The following list of lines is provided:
string[] Itens = new string[] { "hi", " hi ", "HI", "hí", " Hî", "hi hi", " hí hí ", "olá", "OLÁ", " olá ", "", "ola", "hola", " holà ", "aaaa", "áâàa", " aâàa ", "áaàa", "áâaa ", "aaaa ", "áâaa", "áâaa", };
The result of the Distinct operation should be:
hi, hi hi, olá, , hola, aaaa
C # The excellent operation available for IEnumerable takes IEqualityComparer as a parameter so that we can personalize the comparison.
The following implementations get the job done
class LengthHash : IEqualityComparer<string>
{
public bool Equals(string x, string y)
{
if (x == null || y == null) return x == y;
var xt = x.Trim();
var yt = y.Trim();
return xt.Length == yt.Length && Culture.CompareInfo.IndexOf(xt, yt, CompareOptions.IgnoreNonSpace | CompareOptions.IgnoreCase) >= 0;
}
public int GetHashCode(string obj) => obj?.Trim().Length ?? 1;
}
If GetHashCode is different, Equals doesn't even execute, so it's important to have a good implementation.
I tried changing GetHashCode for another 2 different approaches.
Ignorehash
public int GetHashCode(string obj) => 1;
Normalizedhash
public int GetHashCode(string obj) => obj?.Trim().Normalize().ToUpperInvariant().GetHashCode() ?? 1;
Besides using a personalized IEqualityComparer, I also tried to crop the list before doing StringComparer.InvariantCultureIgnoreCase, but it produces the same result as for the Normalize and Upper versions.
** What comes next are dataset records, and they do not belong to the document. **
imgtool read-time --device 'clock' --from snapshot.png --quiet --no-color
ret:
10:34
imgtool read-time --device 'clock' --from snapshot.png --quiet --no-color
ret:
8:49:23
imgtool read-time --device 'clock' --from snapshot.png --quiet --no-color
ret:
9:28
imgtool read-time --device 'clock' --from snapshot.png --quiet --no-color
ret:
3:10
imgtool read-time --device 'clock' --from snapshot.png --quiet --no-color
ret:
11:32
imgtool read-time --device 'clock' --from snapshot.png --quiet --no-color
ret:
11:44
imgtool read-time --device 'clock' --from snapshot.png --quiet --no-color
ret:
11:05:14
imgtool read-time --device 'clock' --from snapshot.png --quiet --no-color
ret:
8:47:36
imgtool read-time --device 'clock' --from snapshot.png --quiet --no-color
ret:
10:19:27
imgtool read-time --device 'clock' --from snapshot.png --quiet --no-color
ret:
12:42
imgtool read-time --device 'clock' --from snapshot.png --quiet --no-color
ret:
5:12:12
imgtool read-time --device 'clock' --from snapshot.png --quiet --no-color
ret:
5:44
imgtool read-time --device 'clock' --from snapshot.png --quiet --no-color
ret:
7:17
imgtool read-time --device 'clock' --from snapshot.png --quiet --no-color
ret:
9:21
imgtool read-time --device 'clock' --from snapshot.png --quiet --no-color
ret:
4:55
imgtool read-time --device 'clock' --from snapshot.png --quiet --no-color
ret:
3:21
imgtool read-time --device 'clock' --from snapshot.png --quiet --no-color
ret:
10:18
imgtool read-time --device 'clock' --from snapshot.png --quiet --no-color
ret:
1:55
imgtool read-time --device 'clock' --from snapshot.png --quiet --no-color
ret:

Distinct, StringComparer.InvariantCultureIgnoreCase 3 :
Method | Mean | StdErr | StdDev | Median |
------------------------------------ |----------- |---------- |---------- |----------- |
RunDefault | 2.2224 us | 0.0242 us | 0.2391 us | 2.1414 us |
RunHashAsLength | 6.0765 us | 0.0515 us | 0.1857 us | 6.1235 us |
RunIgnoreHash | 6.4078 us | 0.0640 us | 0.6140 us | 6.1982 us |
RunNormalizedHash | 14.5941 us | 0.0742 us | 0.3556 us | 14.4983 us |
RunTrimAndCompareWithStringComparer | 14.4935 us | 0.0213 us | 0.0768 us | 14.5352 us |
:
21 Default: hi, hi , HI, hí, Hî, hi hi, hí hí , olá, OLÁ, olá , , ola, hola, holà , aaaa, áâàa, aâàa , áaàa, áâaa , aaaa , áâaa
6 HashAsLength: hi, hi hi, olá, , hola, aaaa
6 IgnoreHash: hi, hi hi, olá, , hola, aaaa
15 NormalizedHash: hi, hí, Hî, hi hi, hí hí , olá, , ola, hola, holà , aaaa, áâàa, aâàa , áaàa, áâaa
15 RunTrimAndCompareWithStringComparer: hi, hí, Hî, hi hi, hí hí, olá, , ola, hola, holà, aaaa, áâàa, aâàa, áaàa, áâaa
https://gist.github.com/Flash3001/d50a6b43bba7bc61e3d85734e40dbed9
: ? GetHashCode, Equals IEqualityComparer.